Until recently, the brain was thought to be cordoned off from the peripheral immune system. It’s carefully tucked away behind a barrier to give it extra armour and prevent germs from getting in. But that extra barrier means that while most germy threats can’t invade the brain, the body’s immune system can’t easily get in either. So it is reliant on its resident immune police-force cells called microglia. These cells patrol the brain. They swallow up invading germs, chow down on dead neurons and also trim the ends of healthy ones. (Neurons are specialised nerve cells in the brain, whose ends connect to each other, passing messages back and forth. These conversations help us to learn movements, store memories and much more, but the cellular connections change over time. Some become stronger. Others weaken. Eventually, some old connections aren’t needed any more. So microglia step in as the neurons’ personal barbers, pruning off old, less useful connections at the ends of cells so that new ones can emerge.) This single type of immune microglia in the brain exists in multiple flavours, working as versatile all-rounders, not specialists. So when they go rogue (following serious infections, injury or psychological trauma) they play a key role in mental-health problems and neurodegenerative diseases that rob people of their minds, memories and the ability to go about their normal lives.

Studying the relationship between mental health and the immune system is a hot area in psychiatry and neuroscience; so much so that new terms have been coined to define the field: psychoneuroimmunology describes the bidirectional communication between the brain and the immune systems and immunopsychiatry is the biological dominance of the immune system in the brain–body relationship. Inflammation was once considered a passive bystander in the health of brain function. Advances in science are beginning to unearth an unexpected role of the immune system in disease onset and pathogenesis. As we will explore, research suggests that for tens of millions of people, certain neurological disorders might be caused by a malfunction of the immune system. In other words, it is not ‘all in the mind’.

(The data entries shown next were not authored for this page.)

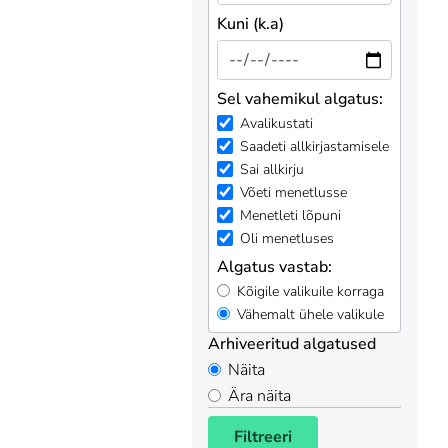
Kuni (k.a)
Sel vahemikul algatus:
Avalikustati
Saadeti allkirjastamisele
Sai allkirju
Võeti menetlusse
Menetleti lõpuni
Oli menetluses
Algatus vastab:
Kõigile valikuile korraga
Vähemalt ühele valikule
Arhiveeritud algatused
Näita
Ära näita
Filtreeri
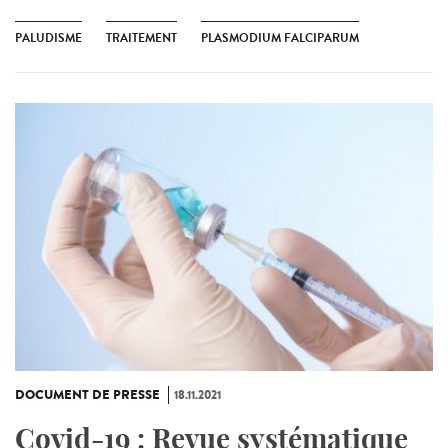
PALUDISME
TRAITEMENT
PLASMODIUM FALCIPARUM
DOCUMENT DE PRESSE
18.11.2021
Covid-19 : Revue systématique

A New and Dangerous Form of Inflammation

The discovery in the 1990s of a ‘new’ form of inflammation present in many, if not all chronic diseases goes some way to explaining the surge in our modern-day malaise. A subclass of inflammation, often termed chronic or ‘meta-inflammation’, is now used to define a form of low, smouldering inflammation. Unlike the short, sharp assault acute inflammation delivers, meta-inflammation is a long-term slow burn. It is not local to any specific area, but widespread, silently surging through your veins. New links between inappropriate inflammation and seemingly unrelated disease or disorders emerge in the medical arena on almost a weekly basis.

When inflammation shifts from short- to long-lived, there is a breakdown in immune tolerance and regulation, and major alterations in the normal functions of all our cells and tissues, increasing the risk for all non-communicable diseases. Chronic inflammation can also impair normal immune system functioning, leading to increased susceptibility to infection, tumours and poor responses to vaccines.

When someone is experiencing chronic inflammation, the causes are insidious, the ‘danger’ triggers are so subtle and the root issues can be difficult to pinpoint. Shaped through evolution, in an environment in which sedentary behaviour was minimal and calorie surplus was rare, immunity is not optimised to our present lifestyle. One of the first red flags for chronic inflammation was its link with obesity. But this slow burn can also be present without someone being overweight – it’s just the cumulative effect of our overall modern lifestyle, comprising a plethora of psychosocial and environmental factors. Modern living has disturbed the balance of the immune system, setting off the ‘danger’ alarm bells in the form of an inflamed molecular cascade. This reaction is slowly undermining our health, constituting a cause or complicating factor in many diseases. We may not even realise, until slowly the cracks start to show.